Howard and Jean Somers
Thank you Chairman Miller, Ranking Member Michaud, and Committee members.
We are grateful for the opportunity to testify today, and it is especially good to see Representative Kirkpatrick, who has been a great ally to us in our effort to advance reforms of the VA based on the experience of our son, Daniel Somers.
As many of you know, our journey started on June 10, 2013, when Daniel took his own life following his return from a second deployment in Iraq. At that time, he suffered from Post-Traumatic Stress Disorder, Traumatic Brain Injury and Gulf War Syndrome. Daniel spent nearly six futile and tragic years trying to access the VA health and benefit systems before finally collapsing under the weight of his own despair. We have attached “The Story of Daniel Somers” to our testimony, which provides the details of his efforts, and we hope you will read it if you have not already done so.
Today, it is our hope that we can begin the process which will ultimately provide hope and care to the 22 veterans a day who are presently ending their lives.
Four days after Daniel’s death, we sat with Daniel’s wife, who has a Bachelor of Science in Nursing, and his mother-in-law, who is a psychiatrist, and prepared a 19 page report that we titled Systemic Issues at the VA. We have shared that document with several of you over the last year, and it is also attached to our testimony.
The purpose of this report remains the same as when we wrote it: to improve access to first-rate health care at the VA, to make the VA accountable to veterans it was created to serve and to make every VA employee an advocate for each veteran.
A1. At the start, Daniel was turned away from the VA due to his National Guard Inactive Ready Reserve status.
A2. Upon initially accessing the VA system, he was, essentially, denied therapy.
A3. He had innumerable problems with VA staff being uncaring, insensitive and adversarial. Literally no one at the facility advocated for him.
A4. Administrators frequently cited HIPAA as the reason for not involving family members and for not being able to use modern technology.
B1. The VA’s appointment system known as VISTA is at best inadequate.

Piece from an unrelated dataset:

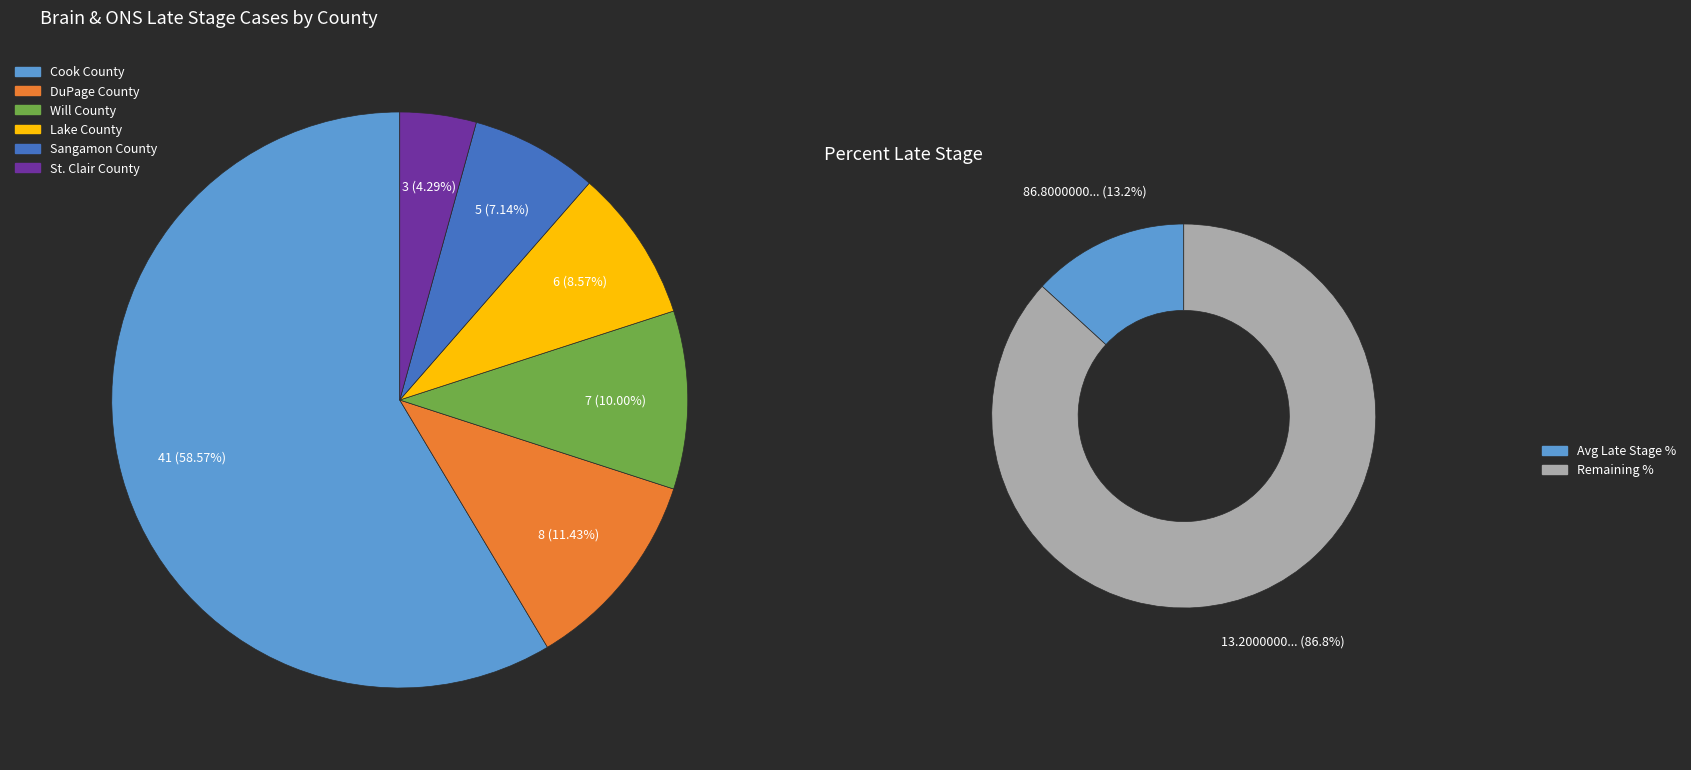

Combined, what portion of the pie is DuPage County and Lake County?

20.0%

It impedes access and lacks basic documentation.
B2. The VA information technology infrastructure is antiquated and prevents related agencies from sharing critical information. There is a desperate need for compatibility between computer systems within the Veterans Health Administration, the Veterans Benefits Administration, and the DOD.
B3. Continuity of care was not a priority. There was no succession planning, no procedures in place for “warm handoffs”; no contracts in place for locum tenems; and a fierce refusal to outsource anyone or anything.
B4. At the time Daniel was at the Phoenix VA, there was no pain management clinic to help him with his chronic and acute fibromyalgia pain.
B5. There were few coordinated inter-Agency goals, policies and procedures. The fact that the formularies of the DOD and VA are separate and different makes no sense since many DOD patients who are stabilized on a particular medication regimen must re-justify their needs when they transfer to the VA.
B6. There were inadequate facilities and an inefficient charting process.
There was no way for Daniel to ascertain the status of his benefits claim.
There was no VHA/VBA appointment system interfacing, nor prioritized, proactive procedures.
There was no communication between Disability Determination and Vocational Rehabilitation.
This report is offered in the spirit of a call to action and reflects the experiences of Daniel with VA program services beginning in the fall of 2007 until his death last June as seen through our eyes.
Our concern then was that the impediments and deficiencies which Daniel encountered were symptomatic of deeper and broader issues in the VA – potentially affecting the experiences of a much broader population of service members and veterans. Unfortunately, this has been proven true as dramatically evidenced by recent revelations.
Many of the reforms outlined in our report will require additional funding for the VA. But with that new funding should come greater scrutiny and a demand for better, measurable results.
There is, however, an alternative to attempting to repair the existing, broken system. We believe Congress should seriously consider fundamentally revamping the mission of the VA health system. In the new model we envision, the VA would transition into a Center of Excellence specifically for war-related injuries, while the more routine care provided by the rest of the VA healthcare system would be opened to private-sector service providers—much like Tricare. That approach would compel the current model to self-improve and compete for veterans’ business. This would ultimately allow all veterans to seek the best care available, while allowing the VA to focus its resources and expertise on the treatment of complex injuries suffered in modern warfare.
We thank you for your time, and would be happy to further discuss our recommendations and suggestions. We sincerely hope that the systemic issues raised here will provide a platform to bring the new VA Administration together with lawmakers, veterans and private sector medical professionals and administrators for a comprehensive review and reform of the entire VA system. And if the VA, Committee or Congress as a whole make the decision to involve other stakeholders in a more formal reform process, we would be honored to be among those chosen to represent the views of affected families.